6. Mengingat-ingat bahwa yang dosa adalah yang menyakiti. Sedang yang disakiti insyaAllah dapat pahala. Maka cukuplah menjadi ibroh bagi diri sendiri bahwa kejadian yang menimpa dirinya itu menjadi pelajaran bahwa ia tak boleh melakukan hal serupa. Orang lain akan merasakan hal tidak enak sebagaimana dirinya.
Dengan begitu, hati ini jauh lebih tertata. Lebih longgar dengan semua perasaan negatif. Saya sudah menganggapnya sebagai sebuah ujian atau tes yang apabila saya lolos, pahalanya besar.
Hey, ternyata perasaan berlarut itu menular lo. Iya, orang disekitar kita akan bisa merasakan aura perasaan dalam jiwa kita. Makanya saya selalu berusaha menata hati, karena saya tidak mau anak-anak merasakannya. Saya pernah sedikit murung, karena kesal. Anak-anak mendekati saya dan bertanya, kenapa ma. Kenapa ma. Saya kaget sekali. Ternyata aura marah saya terlihat. Akhirnya saya segera melucu didepan mereka agar mereka tahunya saya berpura-pura murung saja. Mereka pun tertawa bahagia. Dan itu bisa mengobati hati saya. Bahagianya anak-anak menulari hati saya.
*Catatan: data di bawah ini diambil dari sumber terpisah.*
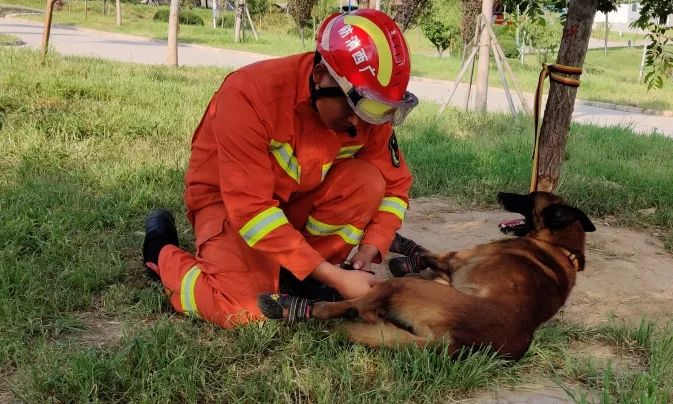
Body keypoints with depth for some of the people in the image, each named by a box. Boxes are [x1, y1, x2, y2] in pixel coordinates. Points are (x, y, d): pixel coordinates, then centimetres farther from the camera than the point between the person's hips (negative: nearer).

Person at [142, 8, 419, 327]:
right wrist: (334, 277, -38)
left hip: (296, 199, 5)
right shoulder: (249, 94, -34)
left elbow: (395, 184, -5)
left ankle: (299, 275, -6)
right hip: (228, 200, -5)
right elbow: (251, 208, -36)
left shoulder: (365, 110, -17)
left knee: (367, 181, -23)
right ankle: (163, 252, 2)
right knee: (242, 310, -28)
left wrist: (370, 249, -24)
Alhamdulillah.
Makanya saya merasa bahwa orang yang menulari aura perasaan negatif pada anak-anaknya itu dzolim bin kejam. Jahat sekali. Anak-anak itu tidak tahu apa-apa, namun menjadi tidak enak perasaannya hanya karena tertular perasaan negatif orang tuanya yang tidak terkontrol.
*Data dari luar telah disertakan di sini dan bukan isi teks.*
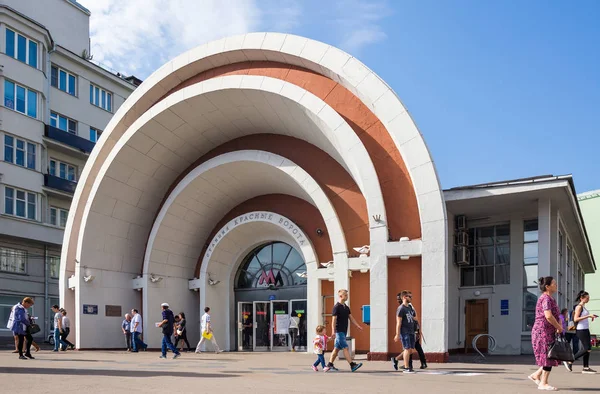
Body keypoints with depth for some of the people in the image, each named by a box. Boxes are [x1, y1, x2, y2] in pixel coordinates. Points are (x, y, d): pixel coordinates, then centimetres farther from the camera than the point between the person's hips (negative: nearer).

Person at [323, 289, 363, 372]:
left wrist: (358, 326, 5)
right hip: (339, 331, -9)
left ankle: (329, 365, 17)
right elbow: (334, 319, -15)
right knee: (345, 348, -11)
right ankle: (352, 365, -14)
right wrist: (333, 331, -21)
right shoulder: (336, 307, -11)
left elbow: (351, 318, 15)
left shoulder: (346, 307, 14)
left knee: (337, 348, 11)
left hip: (344, 331, 9)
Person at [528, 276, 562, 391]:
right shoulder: (546, 298, -15)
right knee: (548, 357, -5)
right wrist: (559, 327, -14)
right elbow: (548, 316, -27)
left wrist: (558, 326, 7)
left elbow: (554, 315, 25)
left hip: (549, 333, 10)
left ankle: (536, 375, 18)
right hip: (543, 331, -10)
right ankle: (543, 383, 3)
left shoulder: (550, 298, 17)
Akhir kata, saya masih harus banyak belajar mengontrol perasaan yang berlarut. Apa karena perempuan ya, kok menurut saya perasaan itu sering muncul. Sering kali merasa lelah jiwa ini menata hati yang sedang porak poranda. Kalau sudah begitu, maka bisa segera ambil air wudhu, dan tumpahkan perasaan kepada Allah Ta'ala yang Maha Mengetahui dan Maha membolak balikkan perasaan. Saya yakin Allah akan menolong dan mencintai hambaNya yang mendekat kepadaNya.